The BBC has greenlit The Last Unicorn, a one hour documentary special following the search to discover a previously unknown population of northern white rhinos, a species officially declared extinct in 2018.
The Last Unicorn, part of the BBC’s Natural World strand, will see BBC Studios Natural History Unit follow charity Saving the Survivors as they travel to South Sudan in the hope of discovering the rhinos. The species was officially declared extinct in 2018 by the International Union for Conservation of Nature.
Doug Hope, executive producer for BBC Studios Natural History Unit, said: “It is a long shot, there is no denying that, but there are rumours of them out there, and in a place that is so remote, so unexplored. Yet, from what our sources are telling us, it remains prime rhino habitat, so surely there is still a chance? And until this search is carried out we can’t close the book on the northern white rhino.”
South Sudan is the youngest country in the world. Declared independent in 2013, it has seen conflict and civil war for the past 20 years. No film crew has been allowed access for nearly ten years.

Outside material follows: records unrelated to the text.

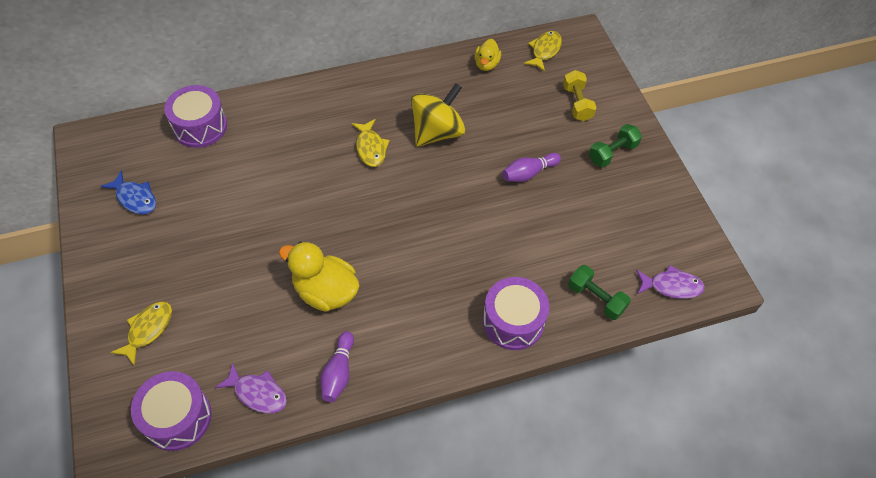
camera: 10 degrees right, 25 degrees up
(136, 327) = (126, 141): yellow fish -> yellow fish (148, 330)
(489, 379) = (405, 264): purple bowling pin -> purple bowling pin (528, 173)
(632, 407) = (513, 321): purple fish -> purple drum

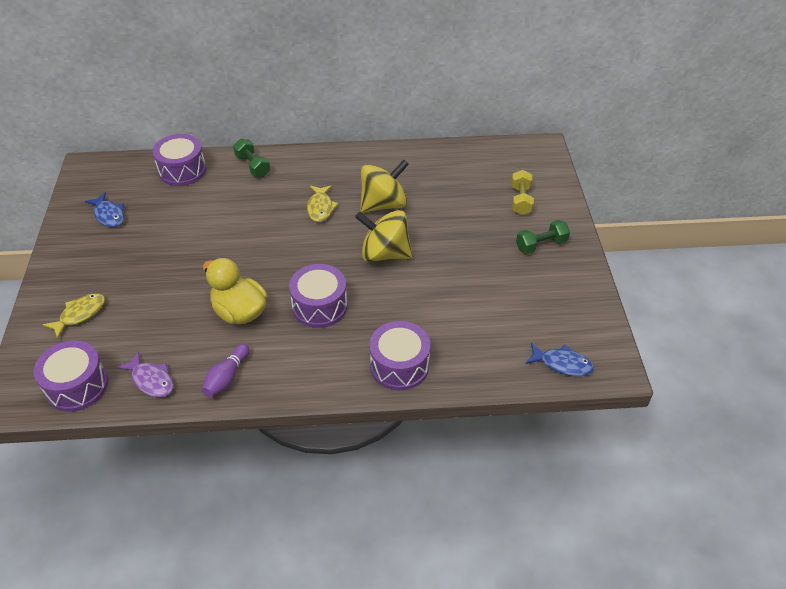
camera: 15 degrees right, 10 degrees down
(409, 268) = (319, 306): none -> purple drum
(457, 192) = (385, 254): none -> yellow spinning top
(486, 64) = (447, 158): yellow duck -> none
(528, 173) = (456, 249): purple bowling pin -> none
(545, 51) = (504, 155): yellow fish -> none
(596, 298) = (484, 361): green dumbbell -> green dumbbell (253, 166)
(671, 286) = (562, 364): purple fish -> blue fish

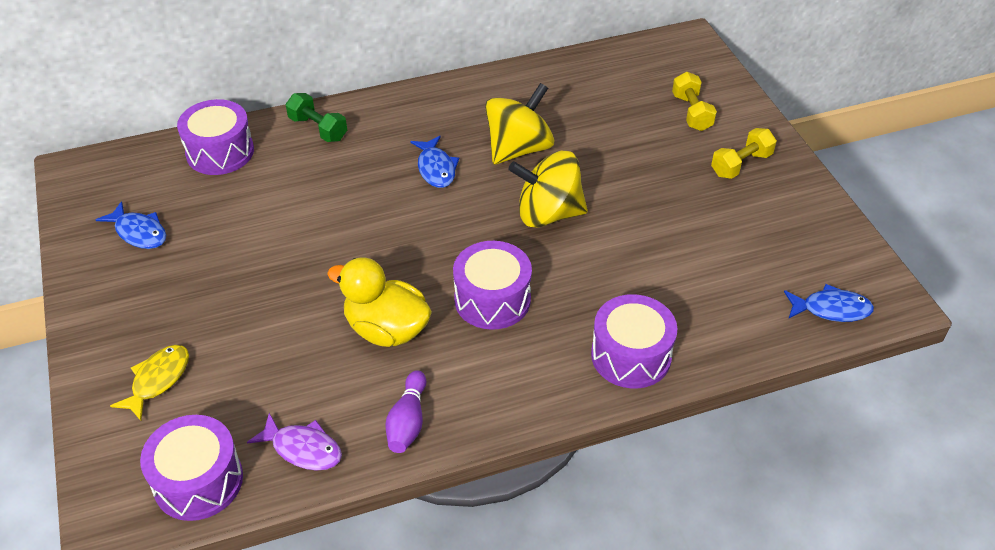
camera: 15 degrees left, 0 degrees up
(320, 208) = (436, 168): yellow fish -> blue fish
(541, 245) = (741, 164): green dumbbell -> yellow dumbbell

Larger in area than France, it has a population of no more than seven million. No access to wildlife NGOs means no survey or comprehensive search of any of South Sudan’s wildlife has been undertaken in over a decade.
Recently, reports surfaced indicating that local people are seeing the animal, once the species’ stronghold.
A team of experts led by Paul Naden (expedition leader of Saving the Survivors), accompanied by wildlife cameraman Vianet Djenguet, vet Johan Marais and high security expert Aldo Kane are heading the search for the northern white rhino.
The team from BBC Studios Natural History Unit will use camera traps and new drone technology which has never been used in the field before, which uses software to recognise different animals, to also film elephants, giraffe, leopards, honey badgers, antelope, warthogs and baboons.
The Last Unicorn, a 1×60-minute documentary for BBC Two, is made by BBC Studios Natural History Unit. It was commissioned by Patrick Holland, Controller, BBC Two and Jack Bootle, head of commissioning, natural history and science. The executive producer is Doug Hope.